‘Dearth’ of research into institutional child abuse criticised

MORE research into the area of institutional childhood abuse and suicidal behaviour is needed and should be prioritised, a leading suicide researcher has said.

Dr Ella Arensman of the National Suicide Research Foundation, who along with co-researcher Martina O’Riordan, carried out a study on the topic, found that there is a “dearth” of research in the area, not just in this country but internationally.

The study, commissioned by the National Office for Suicide Prevention (NOSP) and published 18 months ago, does reveal that alcohol and drug abuse, along with social isolation, are main factors associated with suicidal behaviour among survivors of institutional child sex abuse.

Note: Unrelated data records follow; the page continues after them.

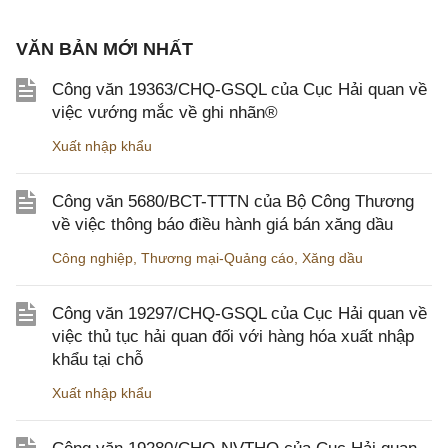
VĂN BẢN MỚI NHẤT
Công văn 19363/CHQ-GSQL của Cục Hải quan về
việc vướng mắc về ghi nhãn®
Xuất nhập khẩu
Công văn 5680/BCT-TTTN của Bộ Công Thương
về việc thông báo điều hành giá bán xăng dầu
Công nghiệp
,
Thương mại-Quảng cáo
,
Xăng dầu
Công văn 19297/CHQ-GSQL của Cục Hải quan về
việc thủ tục hải quan đối với hàng hóa xuất nhập
khẩu tại chỗ
Xuất nhập khẩu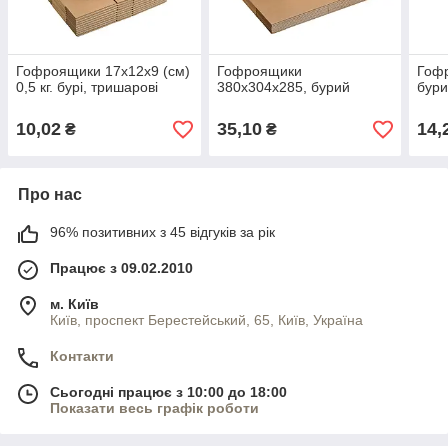
Гофроящики 17х12х9 (см)
Гофроящики
Гоф
0,5 кг. бурі, тришарові
380х304х285, бурий
бур
10,02
35,10
14,
₴
₴
Про нас
96% позитивних з 45 відгуків за рік
Працює з 09.02.2010
м. Київ
Київ, проспект Берестейський, 65, Київ, Україна
Контакти
Сьогодні працює з 10:00 до 18:00
Показати весь графік роботи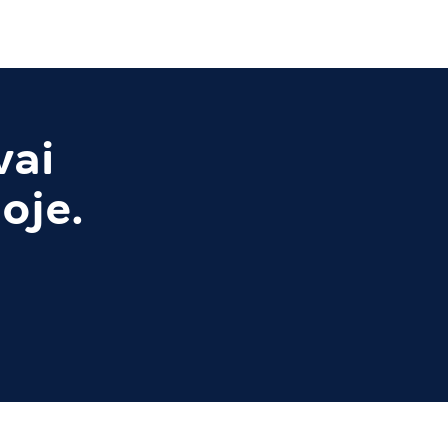
vai
oje.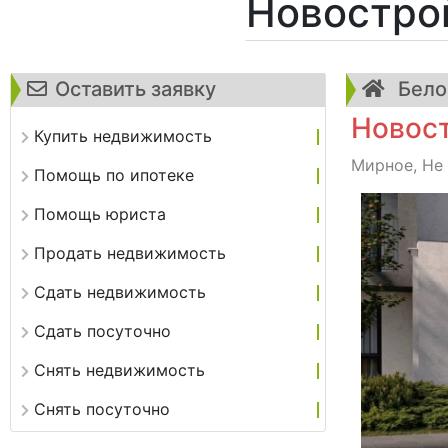
Новостро
Оставить заявку
Белов
Новост
Купить недвижимость
Мирное, Не 
Помощь по ипотеке
Помощь юриста
Продать недвижимость
Сдать недвижимость
Сдать посуточно
Снять недвижимость
Снять посуточно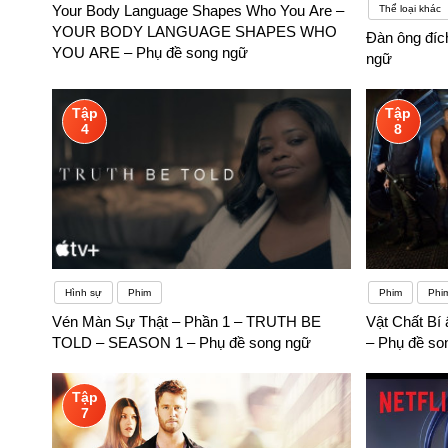
Your Body Language Shapes Who You Are –
Thể loại khác
hơn, nhưng bạn có thể nói rằng người đó không yêu cầu một ngày cụ thể. Họ đan
YOUR BODY LANGUAGE SHAPES WHO
Đàn ông đíc
(ví dụ: danh từ, tính từ, v.v.) . Thông thường, các định nghĩa
YOU ARE – Phụ đề song ngữ
ngữ
Tập
Tập
4
8
Hình sự
Phim
Phim
Phi
Vén Màn Sự Thật – Phần 1 – TRUTH BE
Vật Chất Bí 
TOLD – SEASON 1 – Phụ đề song ngữ
– Phụ đề so
Tập
7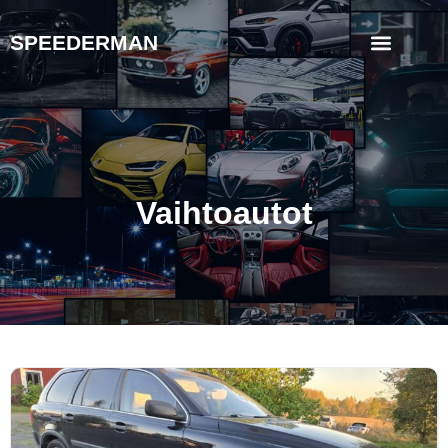
SPEEDERMAN
Vaihtoautot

And it reveals a range of other less frequently reported mental health difficulties for survivors, including inadequate coping skills, impulsive behaviour, depression and anti-climax following attendance at the Residential Institutions Redress Board.

According to the study, carried out in 2007, a number of survivors said that the experience of being abused in an institution had led to anxiety regarding the possibility of receiving nursing home care in later life.

This fear of what might happen to them as they grow older must be given appropriate consideration as a risk factor for suicide thoughts among survivors, the report said.

According to the researchers, this also indicated that long-term effects of being resident in an industrial school during childhood has yet to be fully explored.

Another study commissioned by the Commission to Inquire into Child Abuse and included in the final report also highlights that within an Irish context no major studies of the effects of living in an institution in childhood on adult adjustment have been conducted.

International research literature, it says, indicates that it affects people in a wide range of areas, such as psychological disorders — notably anxiety disorders — depression, and alcohol and substance abuse, personality disorders and self-harming.

The Sexual Abuse and Violence in Ireland (SAVI) report on a nationally representative survey of more than 3,000 adults in 2002 confirmed that in Ireland, for a sizeable minority of survivors, child sexual abuse led to significant mental health problems, including post-traumatic stress disorder.